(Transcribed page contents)
◇ ◇ ◇ ◇
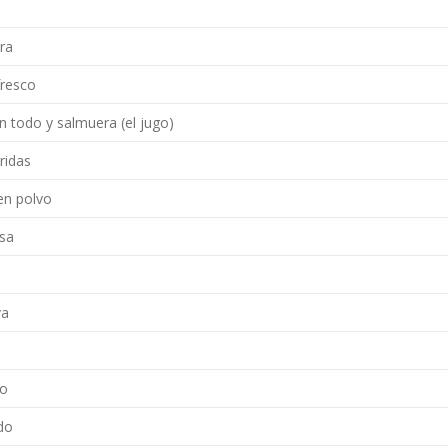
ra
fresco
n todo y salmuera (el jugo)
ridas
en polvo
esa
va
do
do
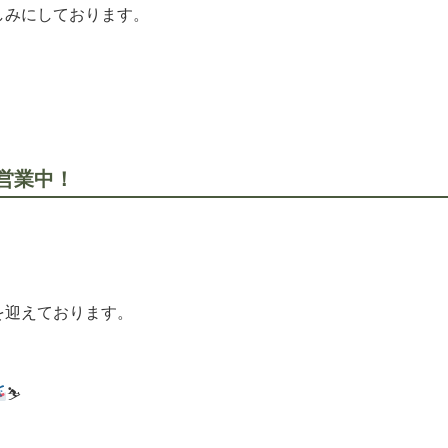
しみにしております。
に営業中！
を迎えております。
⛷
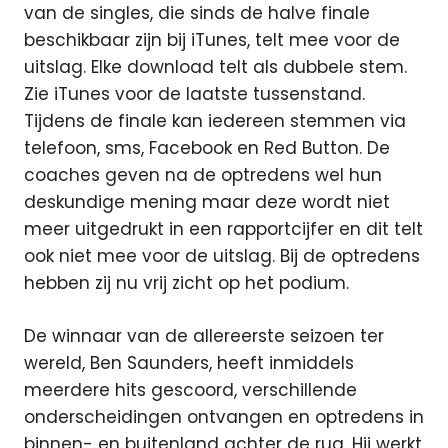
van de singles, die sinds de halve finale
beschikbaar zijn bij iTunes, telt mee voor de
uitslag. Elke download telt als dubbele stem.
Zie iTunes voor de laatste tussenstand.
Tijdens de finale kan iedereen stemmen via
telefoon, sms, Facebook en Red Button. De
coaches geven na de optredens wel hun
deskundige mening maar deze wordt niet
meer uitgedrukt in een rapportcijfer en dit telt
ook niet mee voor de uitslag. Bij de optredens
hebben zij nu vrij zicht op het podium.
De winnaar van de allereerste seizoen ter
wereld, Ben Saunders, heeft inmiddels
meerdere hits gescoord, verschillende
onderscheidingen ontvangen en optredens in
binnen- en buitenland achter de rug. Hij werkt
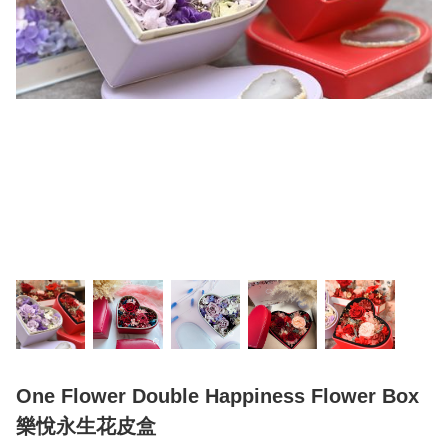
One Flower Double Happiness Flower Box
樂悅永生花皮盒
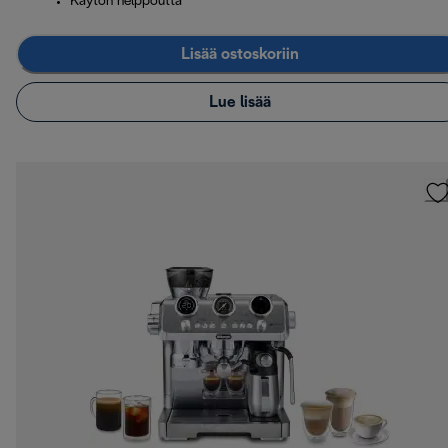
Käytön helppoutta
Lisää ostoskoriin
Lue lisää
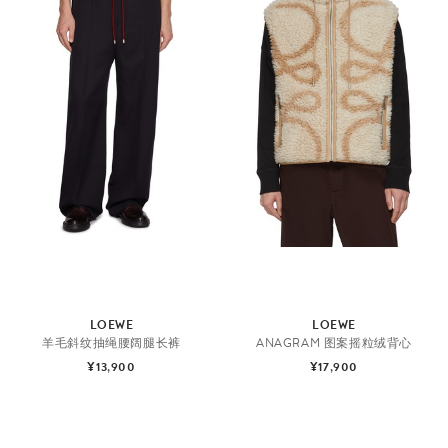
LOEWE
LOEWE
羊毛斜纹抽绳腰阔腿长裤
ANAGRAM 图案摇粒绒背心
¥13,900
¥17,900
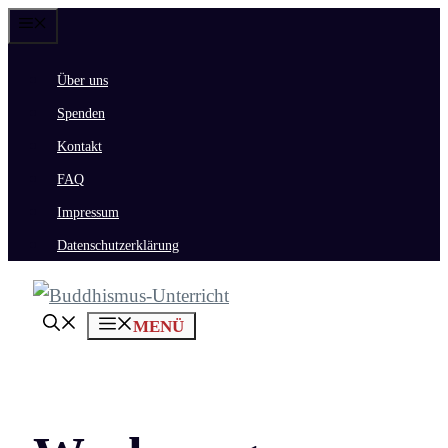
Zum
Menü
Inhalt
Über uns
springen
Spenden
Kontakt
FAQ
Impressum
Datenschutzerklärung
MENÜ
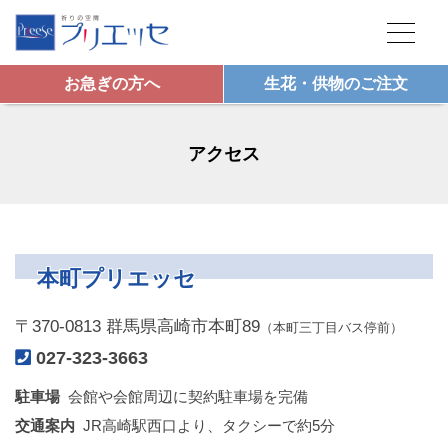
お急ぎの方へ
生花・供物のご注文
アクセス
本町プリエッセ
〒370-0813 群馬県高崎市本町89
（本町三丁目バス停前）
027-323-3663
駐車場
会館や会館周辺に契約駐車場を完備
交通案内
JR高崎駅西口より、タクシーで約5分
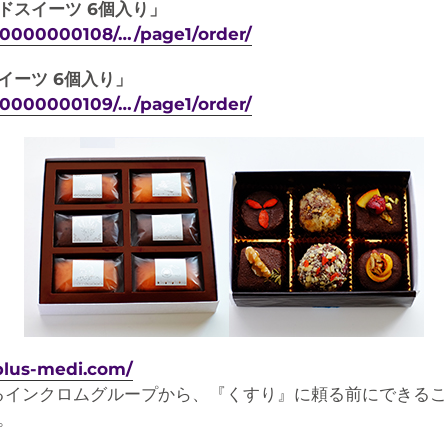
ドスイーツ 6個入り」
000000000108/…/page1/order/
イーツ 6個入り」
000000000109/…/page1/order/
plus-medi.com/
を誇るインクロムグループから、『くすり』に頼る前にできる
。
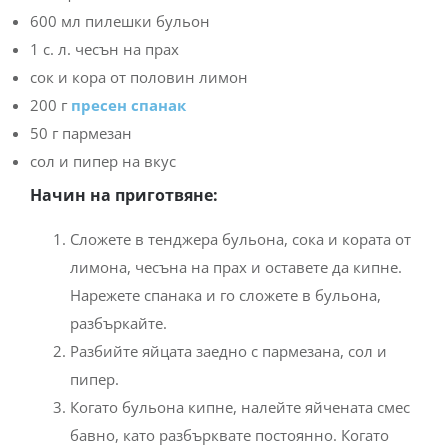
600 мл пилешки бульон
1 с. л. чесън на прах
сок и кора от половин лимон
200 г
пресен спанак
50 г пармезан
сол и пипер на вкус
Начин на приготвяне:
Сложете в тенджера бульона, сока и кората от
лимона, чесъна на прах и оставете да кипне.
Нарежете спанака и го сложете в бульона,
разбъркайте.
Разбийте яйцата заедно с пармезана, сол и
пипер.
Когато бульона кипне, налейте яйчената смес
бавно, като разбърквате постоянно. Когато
◇ ◇ ◇ ◇
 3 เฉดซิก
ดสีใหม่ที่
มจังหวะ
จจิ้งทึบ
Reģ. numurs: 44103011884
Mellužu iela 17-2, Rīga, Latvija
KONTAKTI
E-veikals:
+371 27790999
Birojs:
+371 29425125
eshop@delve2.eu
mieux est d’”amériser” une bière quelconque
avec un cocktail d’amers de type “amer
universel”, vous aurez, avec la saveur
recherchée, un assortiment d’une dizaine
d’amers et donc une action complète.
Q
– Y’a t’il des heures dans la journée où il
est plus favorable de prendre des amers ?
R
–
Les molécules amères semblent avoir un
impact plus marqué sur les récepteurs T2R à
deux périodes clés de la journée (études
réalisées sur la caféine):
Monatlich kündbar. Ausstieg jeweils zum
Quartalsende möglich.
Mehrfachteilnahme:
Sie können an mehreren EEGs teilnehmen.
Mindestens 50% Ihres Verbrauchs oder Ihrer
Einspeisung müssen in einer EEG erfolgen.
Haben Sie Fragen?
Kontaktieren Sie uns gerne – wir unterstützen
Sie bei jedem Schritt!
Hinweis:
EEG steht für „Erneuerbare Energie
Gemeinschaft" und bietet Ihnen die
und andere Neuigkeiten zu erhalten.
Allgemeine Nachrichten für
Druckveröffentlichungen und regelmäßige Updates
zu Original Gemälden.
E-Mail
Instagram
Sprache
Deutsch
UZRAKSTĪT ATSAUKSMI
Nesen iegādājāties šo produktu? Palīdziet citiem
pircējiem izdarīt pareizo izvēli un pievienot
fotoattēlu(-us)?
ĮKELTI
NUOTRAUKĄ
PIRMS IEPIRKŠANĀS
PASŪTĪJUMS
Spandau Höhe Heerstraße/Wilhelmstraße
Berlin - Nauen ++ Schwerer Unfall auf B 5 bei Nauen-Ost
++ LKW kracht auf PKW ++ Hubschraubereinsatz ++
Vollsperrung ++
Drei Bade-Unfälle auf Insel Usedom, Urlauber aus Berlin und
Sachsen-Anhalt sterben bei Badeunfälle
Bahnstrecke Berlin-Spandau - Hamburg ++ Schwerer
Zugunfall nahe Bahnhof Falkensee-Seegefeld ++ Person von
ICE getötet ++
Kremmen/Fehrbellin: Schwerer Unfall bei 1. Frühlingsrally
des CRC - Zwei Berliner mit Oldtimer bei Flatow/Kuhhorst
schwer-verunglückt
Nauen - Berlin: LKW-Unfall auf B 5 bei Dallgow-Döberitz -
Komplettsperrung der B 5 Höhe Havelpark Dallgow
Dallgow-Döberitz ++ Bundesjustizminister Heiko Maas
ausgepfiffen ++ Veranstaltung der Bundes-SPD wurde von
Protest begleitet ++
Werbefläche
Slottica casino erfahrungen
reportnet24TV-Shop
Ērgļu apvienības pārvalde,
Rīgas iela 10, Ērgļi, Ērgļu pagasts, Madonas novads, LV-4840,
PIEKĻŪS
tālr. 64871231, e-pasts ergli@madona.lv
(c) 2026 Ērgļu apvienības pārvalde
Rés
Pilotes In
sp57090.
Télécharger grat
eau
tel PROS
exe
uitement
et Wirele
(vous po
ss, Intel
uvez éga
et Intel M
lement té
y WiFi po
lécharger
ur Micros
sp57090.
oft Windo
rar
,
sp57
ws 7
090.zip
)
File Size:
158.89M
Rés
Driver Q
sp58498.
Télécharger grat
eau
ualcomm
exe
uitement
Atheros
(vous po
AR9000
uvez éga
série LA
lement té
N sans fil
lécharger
◇ ◇ ◇ ◇
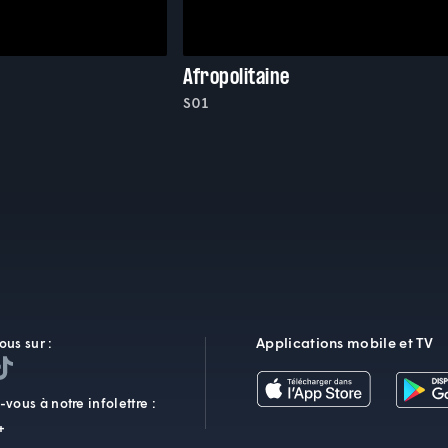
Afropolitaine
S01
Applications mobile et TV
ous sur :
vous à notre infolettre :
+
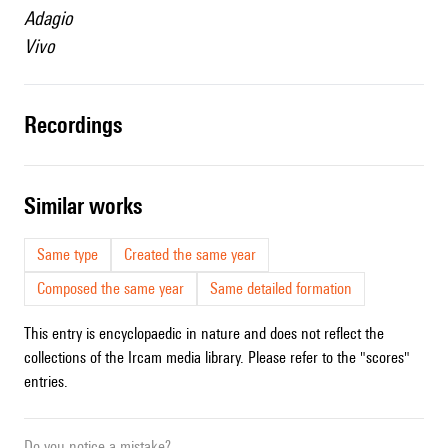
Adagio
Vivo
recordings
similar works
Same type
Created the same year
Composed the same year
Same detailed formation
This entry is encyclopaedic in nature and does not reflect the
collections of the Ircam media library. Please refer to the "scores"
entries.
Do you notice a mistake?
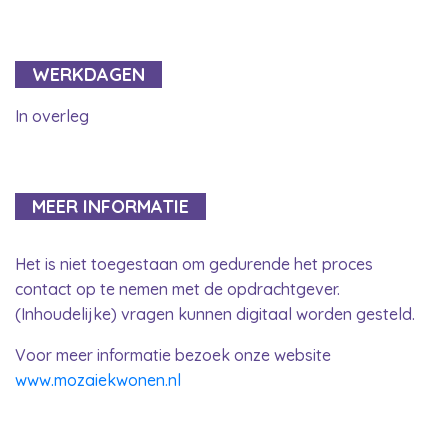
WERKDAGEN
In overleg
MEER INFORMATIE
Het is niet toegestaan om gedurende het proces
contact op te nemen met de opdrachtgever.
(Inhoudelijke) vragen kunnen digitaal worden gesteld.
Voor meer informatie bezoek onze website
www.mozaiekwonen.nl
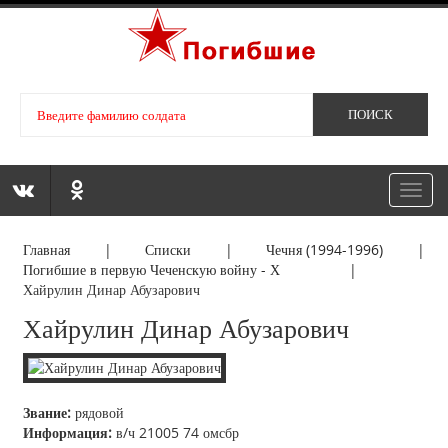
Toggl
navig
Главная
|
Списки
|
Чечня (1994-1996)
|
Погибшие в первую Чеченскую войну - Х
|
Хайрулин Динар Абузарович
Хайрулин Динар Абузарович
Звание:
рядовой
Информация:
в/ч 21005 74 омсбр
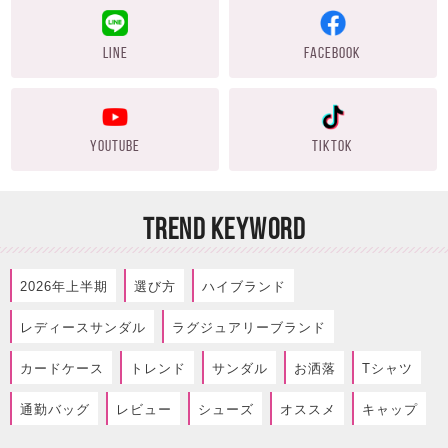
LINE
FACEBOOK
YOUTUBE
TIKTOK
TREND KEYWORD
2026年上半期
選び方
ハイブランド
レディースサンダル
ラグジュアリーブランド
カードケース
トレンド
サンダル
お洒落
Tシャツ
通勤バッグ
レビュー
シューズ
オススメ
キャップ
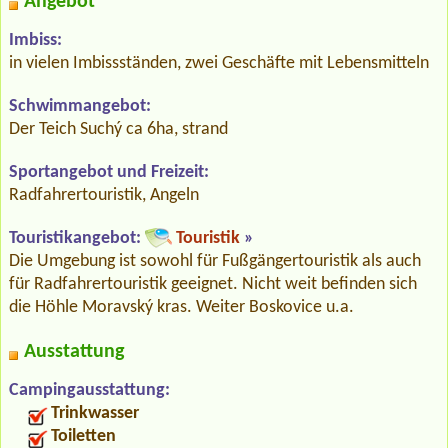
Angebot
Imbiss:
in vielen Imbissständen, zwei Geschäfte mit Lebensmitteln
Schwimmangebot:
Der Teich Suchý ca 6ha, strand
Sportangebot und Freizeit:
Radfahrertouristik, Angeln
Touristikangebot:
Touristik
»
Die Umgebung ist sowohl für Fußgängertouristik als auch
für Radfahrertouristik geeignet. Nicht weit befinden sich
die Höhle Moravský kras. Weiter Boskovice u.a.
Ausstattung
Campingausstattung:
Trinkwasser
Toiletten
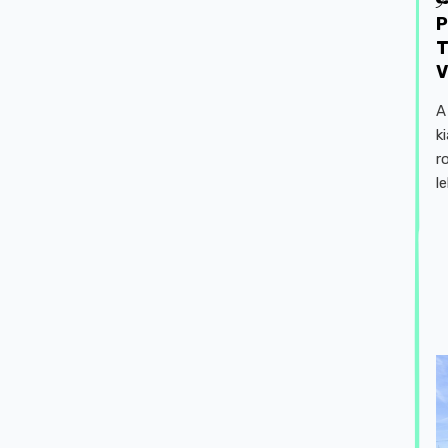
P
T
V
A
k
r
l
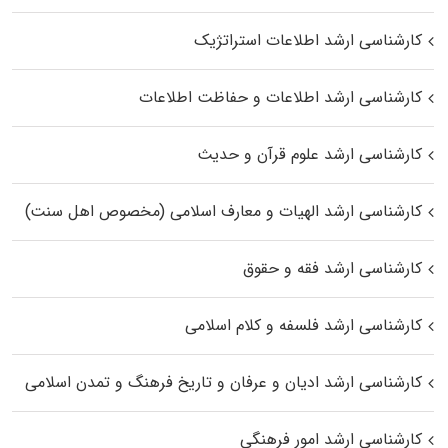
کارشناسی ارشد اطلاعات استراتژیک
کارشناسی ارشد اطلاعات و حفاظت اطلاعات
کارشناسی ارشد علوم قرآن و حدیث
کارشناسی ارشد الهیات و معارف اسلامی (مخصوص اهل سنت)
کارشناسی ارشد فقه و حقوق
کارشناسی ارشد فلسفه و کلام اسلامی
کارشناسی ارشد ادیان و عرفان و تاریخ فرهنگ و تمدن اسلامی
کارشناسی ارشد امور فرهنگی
◇ ◇ ◇ ◇
State how many lines in the rows above contain the string "plus". Reply with the number alone.

3